AITA for naming my firstborn son after my late boyfriend and NOT my husband even though it's a tradition in his family to name the first born son after the father?

No I just think it’s just disgusting that she had four months to get herself together enough to at least be a reasonable adult about this entire situation. Should he have been there at the birth? Honestly no. It would’ve stressed her out which would’ve stressed the baby out.

But still hiding the fact that his child had been born for a month? Trash. Honestly there is no real justification for that.

Whatever she and her ex husband had going on romantically, has absolutely nothing to do with his rights to his child. He cheated on her and disrespected their vows. Doesn’t mean he wasn’t willing to still be an active dad and it’s clear he was trying to be. I know this will sound harsh, but people get cheated on everyday. Does it hurt yea. Is it life ending no. And if you allow yourself to wallow in it instead of being strong and trying to move on healthily, that’s your own fault. The child shouldn’t suffer for that.

Why is it taking it too far? She hurt him immensely by HIDING THE BIRTH OF HIS FIRST CHILD from him. So let’s say he feels like he can’t trust her to be reasonable and let him interact with the child if he does something she doesn’t like. If what everyone is saying is true, then yea he should be able to disappear with the baby and maybe one day get around to giving her bare minimum details.

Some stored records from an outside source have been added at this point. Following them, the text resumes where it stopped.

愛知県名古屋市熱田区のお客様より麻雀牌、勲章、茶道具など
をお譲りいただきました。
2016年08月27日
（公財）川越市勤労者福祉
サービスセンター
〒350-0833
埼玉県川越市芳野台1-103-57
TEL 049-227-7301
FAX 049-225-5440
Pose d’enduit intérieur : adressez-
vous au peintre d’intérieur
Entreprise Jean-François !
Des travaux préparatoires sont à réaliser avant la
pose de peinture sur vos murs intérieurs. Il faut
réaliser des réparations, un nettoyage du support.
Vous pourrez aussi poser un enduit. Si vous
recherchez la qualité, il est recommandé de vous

No. That would be crazy. Just like OP and the majority of this sub is crazy.

Then she knew how important it as to him and his family about the naming legacy. Ok cool don’t make the baby a Junior then. The ex didn’t deserve it. But instead she names the baby after a man she wouldn’t even have considered before because she said it would’ve been disrespectful to do so. That alone means she was disrespected so she did something disrespectful back. Ok that’s fine, but it means you’re both assholes.

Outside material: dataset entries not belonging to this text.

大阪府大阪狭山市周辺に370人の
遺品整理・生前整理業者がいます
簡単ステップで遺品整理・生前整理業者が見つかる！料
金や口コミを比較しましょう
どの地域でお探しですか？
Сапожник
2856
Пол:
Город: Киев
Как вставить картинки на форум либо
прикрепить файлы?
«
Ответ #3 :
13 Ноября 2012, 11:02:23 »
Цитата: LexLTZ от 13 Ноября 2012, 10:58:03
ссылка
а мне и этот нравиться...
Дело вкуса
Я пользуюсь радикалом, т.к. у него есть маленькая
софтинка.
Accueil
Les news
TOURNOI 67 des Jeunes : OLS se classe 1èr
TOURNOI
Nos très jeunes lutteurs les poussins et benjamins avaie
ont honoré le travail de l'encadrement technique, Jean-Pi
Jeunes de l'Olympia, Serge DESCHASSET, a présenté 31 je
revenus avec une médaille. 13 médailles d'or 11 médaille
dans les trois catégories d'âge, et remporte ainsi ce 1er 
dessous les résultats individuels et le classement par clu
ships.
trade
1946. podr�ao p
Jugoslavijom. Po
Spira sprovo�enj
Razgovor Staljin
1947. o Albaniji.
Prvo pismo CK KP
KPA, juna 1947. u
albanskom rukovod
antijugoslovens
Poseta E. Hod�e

All of a sudden the guy she wouldn’t have even considered is now her guardian angel Lmaoo. Puh-lease. If he was that important to her wouldn’t she have been considering it for a middle name? Or maybe the second sons name? No, because she was respecting her husband.

Interesting how her spirit angel wasn’t worth even a discussion before, but now that her equal has fucked her over he’s put on a pedestal.

She could’ve let the man see his child with her parents there if she couldn’t handle it. But that would’ve been to mature, and this sub celebrates irrationality.